Exercise:
Find the line containing "44: (690, 460, 4.19)" in the entries below. Restate it and each line after it, word for word, up to and including the line containing "28: (659, 118, 110.59)".

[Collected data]
== == ==

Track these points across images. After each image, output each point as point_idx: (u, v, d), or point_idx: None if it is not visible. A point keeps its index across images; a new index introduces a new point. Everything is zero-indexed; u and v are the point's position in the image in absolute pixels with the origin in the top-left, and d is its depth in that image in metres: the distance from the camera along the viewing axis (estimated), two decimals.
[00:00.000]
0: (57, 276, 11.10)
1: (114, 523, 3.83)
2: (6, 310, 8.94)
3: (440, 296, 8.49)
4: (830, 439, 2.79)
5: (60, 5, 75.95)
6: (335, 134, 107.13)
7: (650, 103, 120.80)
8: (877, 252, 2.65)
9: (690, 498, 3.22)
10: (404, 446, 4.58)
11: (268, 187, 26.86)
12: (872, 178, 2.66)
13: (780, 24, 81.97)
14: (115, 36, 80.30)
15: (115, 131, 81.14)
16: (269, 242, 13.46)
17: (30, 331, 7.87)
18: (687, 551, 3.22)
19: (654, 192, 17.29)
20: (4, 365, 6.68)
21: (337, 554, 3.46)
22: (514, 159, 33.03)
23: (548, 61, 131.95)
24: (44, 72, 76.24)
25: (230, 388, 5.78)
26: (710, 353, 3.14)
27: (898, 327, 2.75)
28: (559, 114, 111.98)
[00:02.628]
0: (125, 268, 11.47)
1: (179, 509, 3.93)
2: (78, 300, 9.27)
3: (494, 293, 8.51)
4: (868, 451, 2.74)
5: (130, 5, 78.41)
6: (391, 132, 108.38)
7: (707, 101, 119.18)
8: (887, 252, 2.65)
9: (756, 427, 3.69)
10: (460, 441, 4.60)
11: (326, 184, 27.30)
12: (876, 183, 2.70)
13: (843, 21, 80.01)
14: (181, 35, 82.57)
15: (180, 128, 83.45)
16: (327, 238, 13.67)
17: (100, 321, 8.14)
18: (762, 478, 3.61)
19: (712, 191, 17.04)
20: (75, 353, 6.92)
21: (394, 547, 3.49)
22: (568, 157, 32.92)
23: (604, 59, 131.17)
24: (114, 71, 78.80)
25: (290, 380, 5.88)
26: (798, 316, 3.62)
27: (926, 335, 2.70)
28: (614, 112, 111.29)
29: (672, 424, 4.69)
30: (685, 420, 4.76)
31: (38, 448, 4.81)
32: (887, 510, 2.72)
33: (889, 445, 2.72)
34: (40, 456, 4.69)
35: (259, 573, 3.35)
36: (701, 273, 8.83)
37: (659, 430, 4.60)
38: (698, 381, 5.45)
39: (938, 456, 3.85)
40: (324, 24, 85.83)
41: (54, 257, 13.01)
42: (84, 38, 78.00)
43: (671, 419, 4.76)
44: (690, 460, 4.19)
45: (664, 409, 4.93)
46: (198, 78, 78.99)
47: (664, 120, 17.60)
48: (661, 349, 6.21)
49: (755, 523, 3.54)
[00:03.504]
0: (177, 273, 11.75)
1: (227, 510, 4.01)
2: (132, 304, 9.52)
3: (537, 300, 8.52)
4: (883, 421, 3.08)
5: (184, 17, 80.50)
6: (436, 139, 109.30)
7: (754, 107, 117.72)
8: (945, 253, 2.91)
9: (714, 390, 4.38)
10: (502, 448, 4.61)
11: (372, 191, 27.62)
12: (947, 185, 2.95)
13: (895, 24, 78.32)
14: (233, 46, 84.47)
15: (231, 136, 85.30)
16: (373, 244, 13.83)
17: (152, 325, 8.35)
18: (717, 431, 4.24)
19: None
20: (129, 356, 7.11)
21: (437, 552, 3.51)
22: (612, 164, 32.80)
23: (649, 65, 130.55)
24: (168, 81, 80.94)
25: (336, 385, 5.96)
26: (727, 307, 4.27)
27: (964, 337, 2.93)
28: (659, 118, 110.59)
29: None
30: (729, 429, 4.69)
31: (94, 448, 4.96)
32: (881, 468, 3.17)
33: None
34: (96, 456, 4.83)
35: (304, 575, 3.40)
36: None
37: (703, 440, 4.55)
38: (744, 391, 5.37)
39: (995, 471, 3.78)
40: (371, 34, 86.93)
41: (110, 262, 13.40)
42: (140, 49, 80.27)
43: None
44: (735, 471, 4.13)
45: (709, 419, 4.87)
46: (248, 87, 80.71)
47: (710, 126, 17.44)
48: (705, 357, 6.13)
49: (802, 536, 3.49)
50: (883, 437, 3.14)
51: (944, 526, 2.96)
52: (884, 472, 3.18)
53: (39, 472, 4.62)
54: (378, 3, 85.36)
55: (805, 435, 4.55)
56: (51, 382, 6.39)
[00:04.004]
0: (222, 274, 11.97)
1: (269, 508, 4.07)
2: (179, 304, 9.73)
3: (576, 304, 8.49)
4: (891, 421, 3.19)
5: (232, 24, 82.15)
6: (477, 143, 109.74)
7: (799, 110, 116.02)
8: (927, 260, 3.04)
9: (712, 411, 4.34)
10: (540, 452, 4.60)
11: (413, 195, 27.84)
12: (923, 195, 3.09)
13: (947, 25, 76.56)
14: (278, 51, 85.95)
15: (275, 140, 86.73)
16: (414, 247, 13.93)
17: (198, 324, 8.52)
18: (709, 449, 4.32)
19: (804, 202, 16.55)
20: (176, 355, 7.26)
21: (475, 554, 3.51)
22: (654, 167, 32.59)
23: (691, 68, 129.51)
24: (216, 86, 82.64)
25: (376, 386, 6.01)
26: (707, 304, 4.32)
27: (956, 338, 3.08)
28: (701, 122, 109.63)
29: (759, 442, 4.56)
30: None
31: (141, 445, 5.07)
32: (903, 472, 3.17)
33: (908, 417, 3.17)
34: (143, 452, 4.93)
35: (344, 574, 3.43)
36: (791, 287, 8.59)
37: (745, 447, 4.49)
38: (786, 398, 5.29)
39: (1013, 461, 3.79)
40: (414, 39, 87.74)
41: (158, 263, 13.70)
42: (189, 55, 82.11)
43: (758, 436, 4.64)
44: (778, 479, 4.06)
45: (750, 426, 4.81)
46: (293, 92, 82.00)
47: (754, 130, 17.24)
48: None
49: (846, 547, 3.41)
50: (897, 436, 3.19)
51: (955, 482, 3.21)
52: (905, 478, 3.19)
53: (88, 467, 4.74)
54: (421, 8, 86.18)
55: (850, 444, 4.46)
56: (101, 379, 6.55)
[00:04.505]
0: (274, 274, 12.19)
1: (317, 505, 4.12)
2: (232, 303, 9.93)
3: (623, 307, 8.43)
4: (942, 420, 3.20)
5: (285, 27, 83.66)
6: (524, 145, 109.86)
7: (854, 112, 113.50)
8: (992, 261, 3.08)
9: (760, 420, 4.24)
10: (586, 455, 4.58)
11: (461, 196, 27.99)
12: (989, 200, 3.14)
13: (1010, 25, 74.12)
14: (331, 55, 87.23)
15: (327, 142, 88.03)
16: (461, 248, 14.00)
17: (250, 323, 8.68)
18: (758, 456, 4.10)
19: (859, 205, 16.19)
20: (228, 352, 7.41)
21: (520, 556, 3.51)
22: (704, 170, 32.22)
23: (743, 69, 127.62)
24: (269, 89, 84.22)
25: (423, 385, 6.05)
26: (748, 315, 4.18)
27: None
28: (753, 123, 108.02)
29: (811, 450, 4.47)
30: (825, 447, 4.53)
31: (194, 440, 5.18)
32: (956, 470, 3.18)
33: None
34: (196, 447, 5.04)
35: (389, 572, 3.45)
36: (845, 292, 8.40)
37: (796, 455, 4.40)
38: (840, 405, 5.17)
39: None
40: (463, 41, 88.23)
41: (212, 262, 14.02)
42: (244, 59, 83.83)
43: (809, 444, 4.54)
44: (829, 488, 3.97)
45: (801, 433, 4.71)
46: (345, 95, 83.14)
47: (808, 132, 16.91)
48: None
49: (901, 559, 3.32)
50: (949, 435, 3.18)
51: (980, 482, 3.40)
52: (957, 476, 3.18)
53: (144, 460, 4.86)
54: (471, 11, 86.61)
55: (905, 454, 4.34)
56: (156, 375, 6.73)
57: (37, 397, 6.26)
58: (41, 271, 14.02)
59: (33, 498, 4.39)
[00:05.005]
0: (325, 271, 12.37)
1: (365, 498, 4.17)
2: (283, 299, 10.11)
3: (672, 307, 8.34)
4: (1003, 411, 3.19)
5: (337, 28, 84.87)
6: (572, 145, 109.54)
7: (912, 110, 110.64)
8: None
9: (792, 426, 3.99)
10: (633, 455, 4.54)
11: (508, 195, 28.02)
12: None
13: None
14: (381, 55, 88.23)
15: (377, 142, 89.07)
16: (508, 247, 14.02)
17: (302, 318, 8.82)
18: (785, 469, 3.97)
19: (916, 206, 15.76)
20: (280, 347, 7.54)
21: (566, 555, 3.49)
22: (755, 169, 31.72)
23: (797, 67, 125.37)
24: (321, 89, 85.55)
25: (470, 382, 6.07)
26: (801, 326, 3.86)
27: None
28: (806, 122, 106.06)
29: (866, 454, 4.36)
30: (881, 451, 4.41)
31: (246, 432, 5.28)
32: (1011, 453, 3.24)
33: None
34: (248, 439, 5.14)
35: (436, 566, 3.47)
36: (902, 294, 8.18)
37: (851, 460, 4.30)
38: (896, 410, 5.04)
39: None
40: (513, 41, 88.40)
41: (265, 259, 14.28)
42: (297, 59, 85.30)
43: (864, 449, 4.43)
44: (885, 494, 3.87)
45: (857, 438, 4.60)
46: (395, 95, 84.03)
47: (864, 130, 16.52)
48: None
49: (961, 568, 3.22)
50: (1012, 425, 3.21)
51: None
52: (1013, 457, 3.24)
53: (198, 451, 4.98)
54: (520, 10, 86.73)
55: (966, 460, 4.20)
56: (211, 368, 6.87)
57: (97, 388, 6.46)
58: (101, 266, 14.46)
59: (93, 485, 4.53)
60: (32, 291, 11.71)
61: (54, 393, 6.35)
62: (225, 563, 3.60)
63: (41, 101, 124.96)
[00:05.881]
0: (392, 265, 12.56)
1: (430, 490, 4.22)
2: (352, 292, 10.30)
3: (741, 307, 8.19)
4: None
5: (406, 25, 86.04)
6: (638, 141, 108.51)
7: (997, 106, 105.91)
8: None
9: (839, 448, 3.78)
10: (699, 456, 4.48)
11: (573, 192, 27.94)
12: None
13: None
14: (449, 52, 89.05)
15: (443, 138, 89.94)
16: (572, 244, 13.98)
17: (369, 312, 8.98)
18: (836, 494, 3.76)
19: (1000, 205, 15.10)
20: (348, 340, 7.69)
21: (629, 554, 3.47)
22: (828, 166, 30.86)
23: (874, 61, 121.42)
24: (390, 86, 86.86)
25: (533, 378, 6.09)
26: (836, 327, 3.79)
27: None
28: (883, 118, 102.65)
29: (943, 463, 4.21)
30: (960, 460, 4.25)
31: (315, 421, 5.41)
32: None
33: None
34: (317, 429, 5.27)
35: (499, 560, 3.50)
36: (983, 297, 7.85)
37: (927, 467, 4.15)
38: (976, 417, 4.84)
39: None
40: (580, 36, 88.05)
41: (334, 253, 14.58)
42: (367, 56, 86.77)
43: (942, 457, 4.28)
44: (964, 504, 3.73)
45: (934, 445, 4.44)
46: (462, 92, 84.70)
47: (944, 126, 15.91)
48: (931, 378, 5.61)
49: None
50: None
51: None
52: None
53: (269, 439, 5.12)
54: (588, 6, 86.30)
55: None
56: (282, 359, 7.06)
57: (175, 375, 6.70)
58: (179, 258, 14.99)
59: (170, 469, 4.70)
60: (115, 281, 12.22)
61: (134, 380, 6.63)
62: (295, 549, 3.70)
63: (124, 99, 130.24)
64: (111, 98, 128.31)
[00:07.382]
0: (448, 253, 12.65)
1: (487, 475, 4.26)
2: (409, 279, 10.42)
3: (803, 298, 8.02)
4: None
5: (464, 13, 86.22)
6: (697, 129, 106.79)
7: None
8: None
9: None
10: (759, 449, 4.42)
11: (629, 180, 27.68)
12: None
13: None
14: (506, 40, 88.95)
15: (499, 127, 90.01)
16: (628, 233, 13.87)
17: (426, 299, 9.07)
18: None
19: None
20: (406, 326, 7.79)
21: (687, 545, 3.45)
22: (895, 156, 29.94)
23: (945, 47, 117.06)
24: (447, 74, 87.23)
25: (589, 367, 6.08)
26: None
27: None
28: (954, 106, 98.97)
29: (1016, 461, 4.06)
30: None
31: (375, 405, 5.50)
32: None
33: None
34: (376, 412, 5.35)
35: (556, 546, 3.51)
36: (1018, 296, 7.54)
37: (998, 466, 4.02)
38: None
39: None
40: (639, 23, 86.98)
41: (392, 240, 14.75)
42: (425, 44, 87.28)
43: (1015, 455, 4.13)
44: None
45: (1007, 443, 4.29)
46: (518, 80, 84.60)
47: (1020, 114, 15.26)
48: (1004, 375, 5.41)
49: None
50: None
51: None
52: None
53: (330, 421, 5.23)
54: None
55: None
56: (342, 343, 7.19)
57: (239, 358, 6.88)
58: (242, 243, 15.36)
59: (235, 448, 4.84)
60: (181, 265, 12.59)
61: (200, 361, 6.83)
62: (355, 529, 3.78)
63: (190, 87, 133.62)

== == ==

Answer section:
44: (690, 460, 4.19)
45: (664, 409, 4.93)
46: (198, 78, 78.99)
47: (664, 120, 17.60)
48: (661, 349, 6.21)
49: (755, 523, 3.54)
[00:03.504]
0: (177, 273, 11.75)
1: (227, 510, 4.01)
2: (132, 304, 9.52)
3: (537, 300, 8.52)
4: (883, 421, 3.08)
5: (184, 17, 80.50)
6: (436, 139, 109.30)
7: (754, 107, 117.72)
8: (945, 253, 2.91)
9: (714, 390, 4.38)
10: (502, 448, 4.61)
11: (372, 191, 27.62)
12: (947, 185, 2.95)
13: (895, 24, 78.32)
14: (233, 46, 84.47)
15: (231, 136, 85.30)
16: (373, 244, 13.83)
17: (152, 325, 8.35)
18: (717, 431, 4.24)
19: None
20: (129, 356, 7.11)
21: (437, 552, 3.51)
22: (612, 164, 32.80)
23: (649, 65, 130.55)
24: (168, 81, 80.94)
25: (336, 385, 5.96)
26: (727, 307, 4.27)
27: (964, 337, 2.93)
28: (659, 118, 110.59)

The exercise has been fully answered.